[Recorded data]
* * *
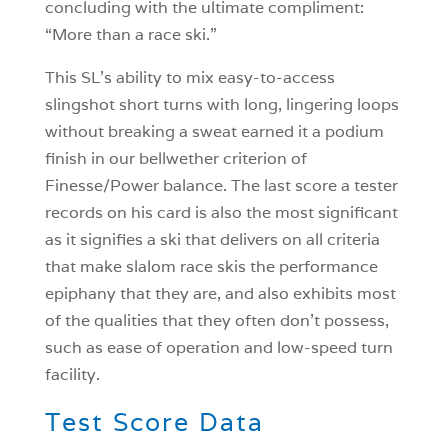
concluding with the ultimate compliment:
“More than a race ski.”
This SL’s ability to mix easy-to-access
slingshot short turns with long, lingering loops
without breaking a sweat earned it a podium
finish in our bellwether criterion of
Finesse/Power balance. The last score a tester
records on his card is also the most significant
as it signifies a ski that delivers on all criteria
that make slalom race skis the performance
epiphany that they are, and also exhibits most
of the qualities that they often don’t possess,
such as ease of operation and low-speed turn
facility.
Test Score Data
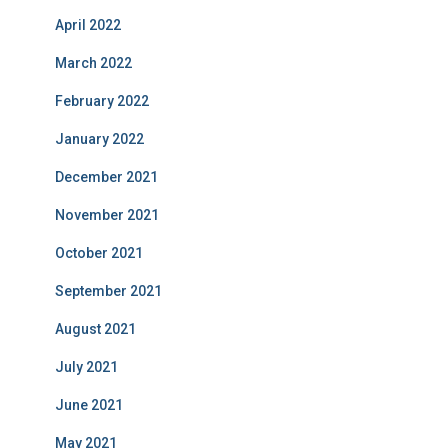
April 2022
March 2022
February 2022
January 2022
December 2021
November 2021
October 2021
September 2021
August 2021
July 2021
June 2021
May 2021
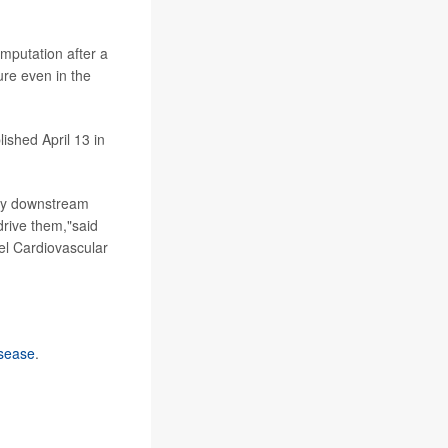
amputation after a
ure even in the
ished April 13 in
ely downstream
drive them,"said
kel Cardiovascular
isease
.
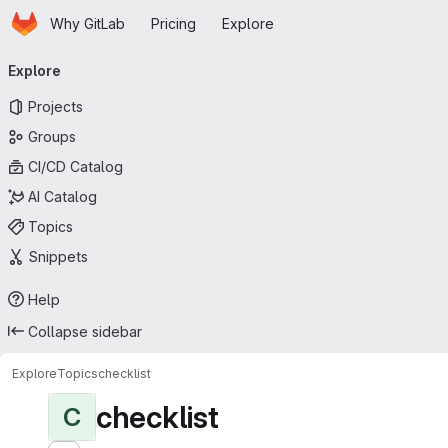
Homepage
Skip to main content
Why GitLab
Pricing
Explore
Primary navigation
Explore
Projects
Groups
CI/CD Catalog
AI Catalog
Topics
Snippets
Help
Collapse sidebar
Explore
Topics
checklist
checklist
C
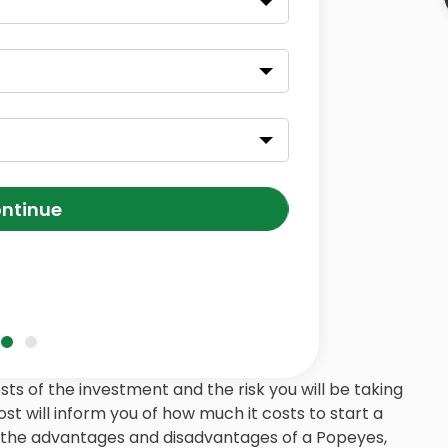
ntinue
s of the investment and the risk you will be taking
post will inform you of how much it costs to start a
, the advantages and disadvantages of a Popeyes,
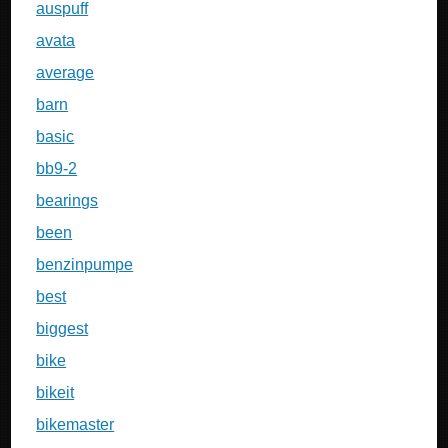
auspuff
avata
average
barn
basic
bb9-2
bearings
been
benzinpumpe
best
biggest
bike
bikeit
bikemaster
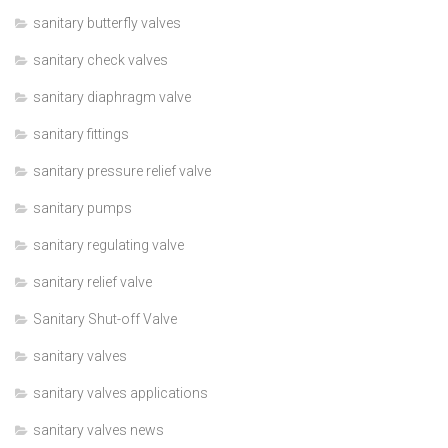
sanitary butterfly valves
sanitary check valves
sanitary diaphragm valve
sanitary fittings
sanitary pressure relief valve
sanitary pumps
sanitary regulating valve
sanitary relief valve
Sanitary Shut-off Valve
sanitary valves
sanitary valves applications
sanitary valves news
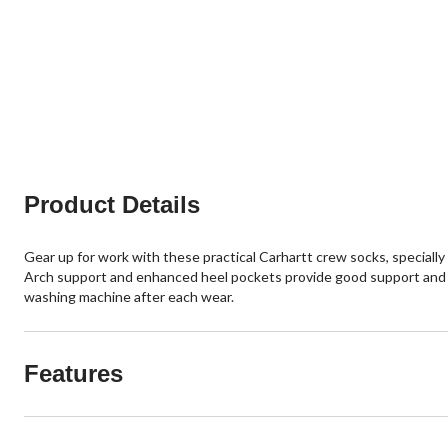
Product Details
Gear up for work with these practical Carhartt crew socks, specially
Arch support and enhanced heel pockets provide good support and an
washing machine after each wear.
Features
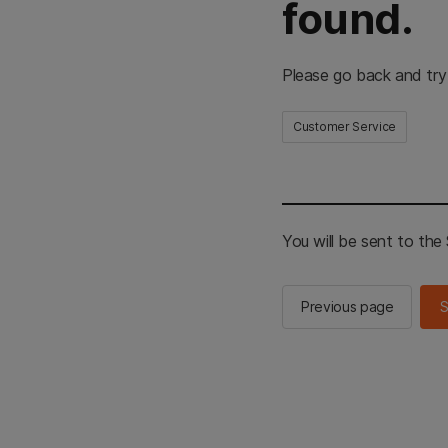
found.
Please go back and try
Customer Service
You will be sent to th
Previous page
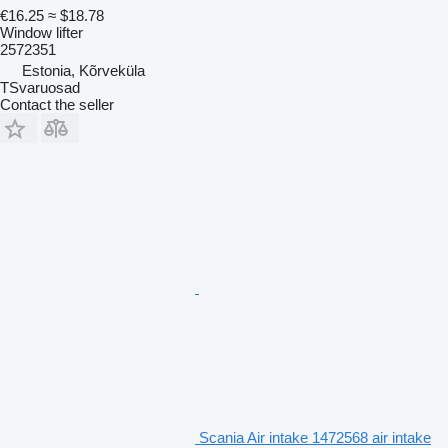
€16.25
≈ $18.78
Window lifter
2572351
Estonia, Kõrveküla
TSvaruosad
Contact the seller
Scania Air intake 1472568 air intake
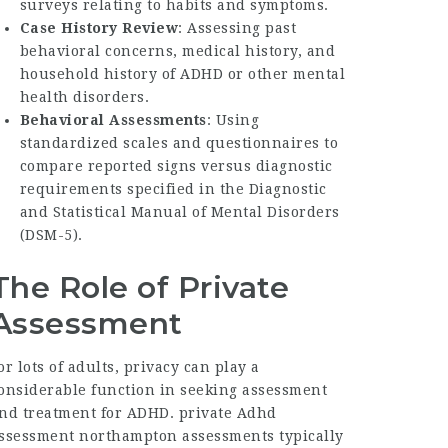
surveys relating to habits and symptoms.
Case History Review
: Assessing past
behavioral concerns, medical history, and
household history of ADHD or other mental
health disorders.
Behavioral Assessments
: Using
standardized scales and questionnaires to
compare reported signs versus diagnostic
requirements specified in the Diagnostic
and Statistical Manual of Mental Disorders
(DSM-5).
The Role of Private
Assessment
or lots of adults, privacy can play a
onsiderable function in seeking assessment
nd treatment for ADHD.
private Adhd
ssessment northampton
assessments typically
* * *
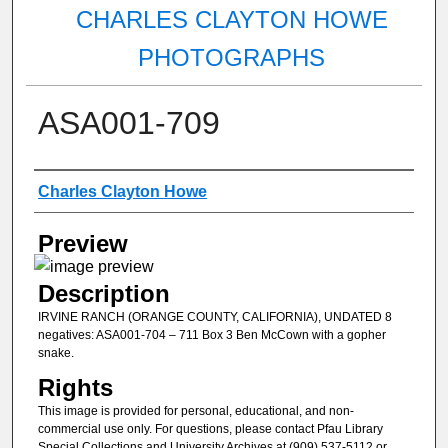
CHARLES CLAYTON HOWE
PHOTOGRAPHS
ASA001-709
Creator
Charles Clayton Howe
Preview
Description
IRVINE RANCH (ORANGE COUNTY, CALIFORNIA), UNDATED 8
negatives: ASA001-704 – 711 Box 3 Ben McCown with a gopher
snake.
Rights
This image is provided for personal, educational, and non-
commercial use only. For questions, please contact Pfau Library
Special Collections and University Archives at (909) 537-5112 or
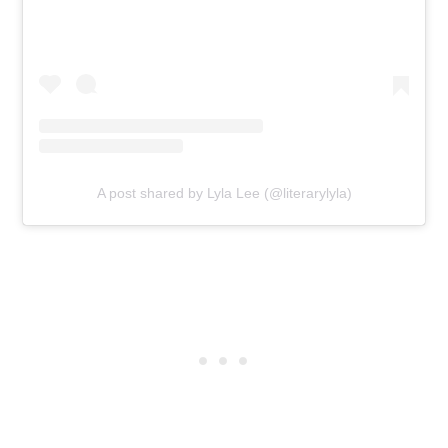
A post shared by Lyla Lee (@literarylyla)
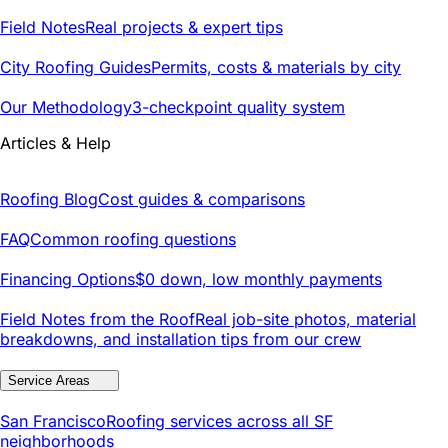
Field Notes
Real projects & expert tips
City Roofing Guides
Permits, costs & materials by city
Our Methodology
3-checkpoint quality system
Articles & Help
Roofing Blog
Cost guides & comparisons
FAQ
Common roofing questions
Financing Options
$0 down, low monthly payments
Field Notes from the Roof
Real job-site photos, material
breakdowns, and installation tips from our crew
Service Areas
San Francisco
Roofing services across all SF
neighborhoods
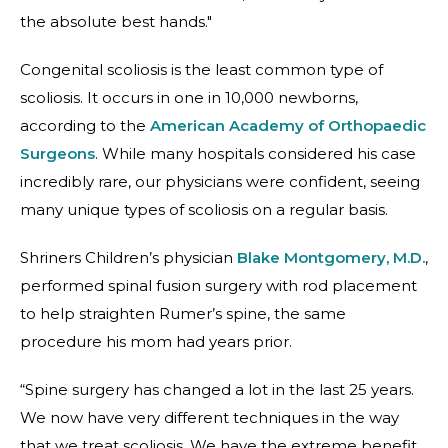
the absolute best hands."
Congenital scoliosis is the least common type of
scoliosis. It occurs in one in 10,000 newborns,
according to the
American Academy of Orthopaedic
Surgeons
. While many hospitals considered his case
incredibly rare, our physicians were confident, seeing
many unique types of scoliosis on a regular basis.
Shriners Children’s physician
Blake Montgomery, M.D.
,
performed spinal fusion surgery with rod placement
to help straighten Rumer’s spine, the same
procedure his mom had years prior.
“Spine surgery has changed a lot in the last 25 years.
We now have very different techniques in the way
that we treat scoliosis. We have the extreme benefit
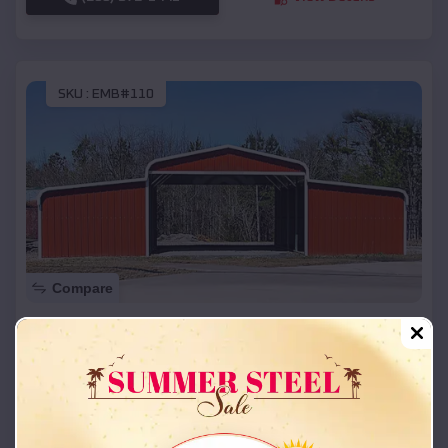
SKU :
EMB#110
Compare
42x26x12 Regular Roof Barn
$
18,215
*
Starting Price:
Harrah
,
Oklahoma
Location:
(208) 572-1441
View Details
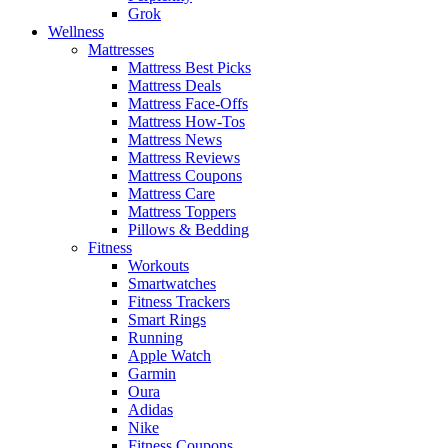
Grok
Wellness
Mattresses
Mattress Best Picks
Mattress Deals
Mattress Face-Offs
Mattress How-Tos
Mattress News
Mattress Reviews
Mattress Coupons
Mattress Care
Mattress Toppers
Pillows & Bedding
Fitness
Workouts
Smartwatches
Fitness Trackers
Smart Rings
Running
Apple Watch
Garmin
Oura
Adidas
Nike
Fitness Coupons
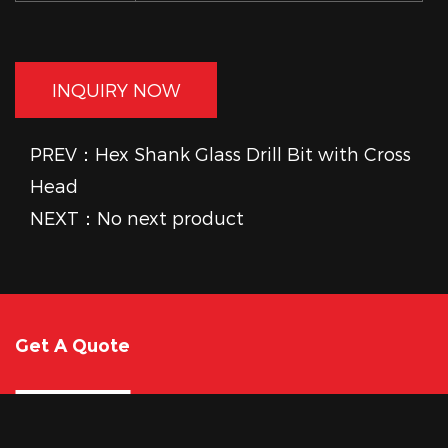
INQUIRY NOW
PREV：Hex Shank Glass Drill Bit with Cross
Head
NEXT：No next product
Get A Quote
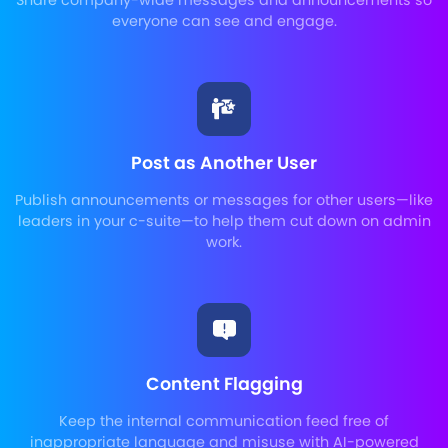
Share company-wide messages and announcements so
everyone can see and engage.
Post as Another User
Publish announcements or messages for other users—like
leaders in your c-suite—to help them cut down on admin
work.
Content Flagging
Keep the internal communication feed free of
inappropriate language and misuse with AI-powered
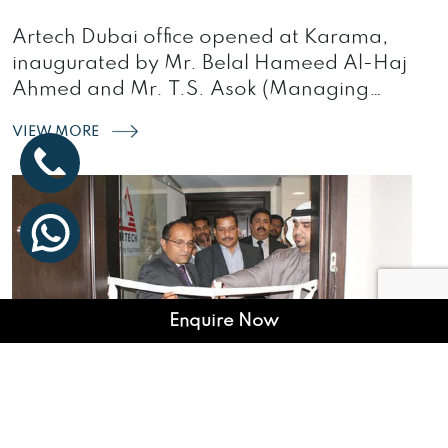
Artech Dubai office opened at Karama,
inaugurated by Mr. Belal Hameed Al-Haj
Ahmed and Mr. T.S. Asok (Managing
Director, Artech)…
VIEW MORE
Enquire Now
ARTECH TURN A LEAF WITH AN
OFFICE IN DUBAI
* * *
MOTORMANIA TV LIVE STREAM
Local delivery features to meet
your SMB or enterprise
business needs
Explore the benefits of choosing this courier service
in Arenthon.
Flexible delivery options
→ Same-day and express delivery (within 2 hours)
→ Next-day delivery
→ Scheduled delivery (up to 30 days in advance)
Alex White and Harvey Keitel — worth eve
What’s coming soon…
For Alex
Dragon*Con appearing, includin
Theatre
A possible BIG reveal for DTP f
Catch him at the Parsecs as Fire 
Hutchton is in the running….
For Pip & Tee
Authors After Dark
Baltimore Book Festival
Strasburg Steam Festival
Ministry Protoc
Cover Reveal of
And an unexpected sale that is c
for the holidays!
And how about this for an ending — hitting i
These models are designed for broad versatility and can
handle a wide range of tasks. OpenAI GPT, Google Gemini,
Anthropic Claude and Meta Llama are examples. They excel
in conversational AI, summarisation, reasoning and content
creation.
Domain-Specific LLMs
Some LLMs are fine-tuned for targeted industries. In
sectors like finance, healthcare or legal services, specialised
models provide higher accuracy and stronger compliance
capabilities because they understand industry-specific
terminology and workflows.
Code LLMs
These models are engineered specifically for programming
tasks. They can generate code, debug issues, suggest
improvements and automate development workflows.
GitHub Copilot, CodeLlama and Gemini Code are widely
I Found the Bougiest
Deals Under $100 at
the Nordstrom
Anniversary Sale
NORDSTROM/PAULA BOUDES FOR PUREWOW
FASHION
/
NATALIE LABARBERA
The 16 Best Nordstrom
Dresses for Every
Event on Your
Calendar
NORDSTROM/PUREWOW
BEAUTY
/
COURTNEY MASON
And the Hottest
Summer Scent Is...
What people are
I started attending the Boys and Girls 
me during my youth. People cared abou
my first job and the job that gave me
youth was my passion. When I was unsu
* * *
In the records, reproduce the stretch from the line containing "concluding with the" through the line containing "epiphany that they", copying each line exactly.

FINAL ANSWER:
concluding with the ultimate compliment:
“More than a race ski.”
This SL’s ability to mix easy-to-access
slingshot short turns with long, lingering loops
without breaking a sweat earned it a podium
finish in our bellwether criterion of
Finesse/Power balance. The last score a tester
records on his card is also the most significant
as it signifies a ski that delivers on all criteria
that make slalom race skis the performance
epiphany that they are, and also exhibits most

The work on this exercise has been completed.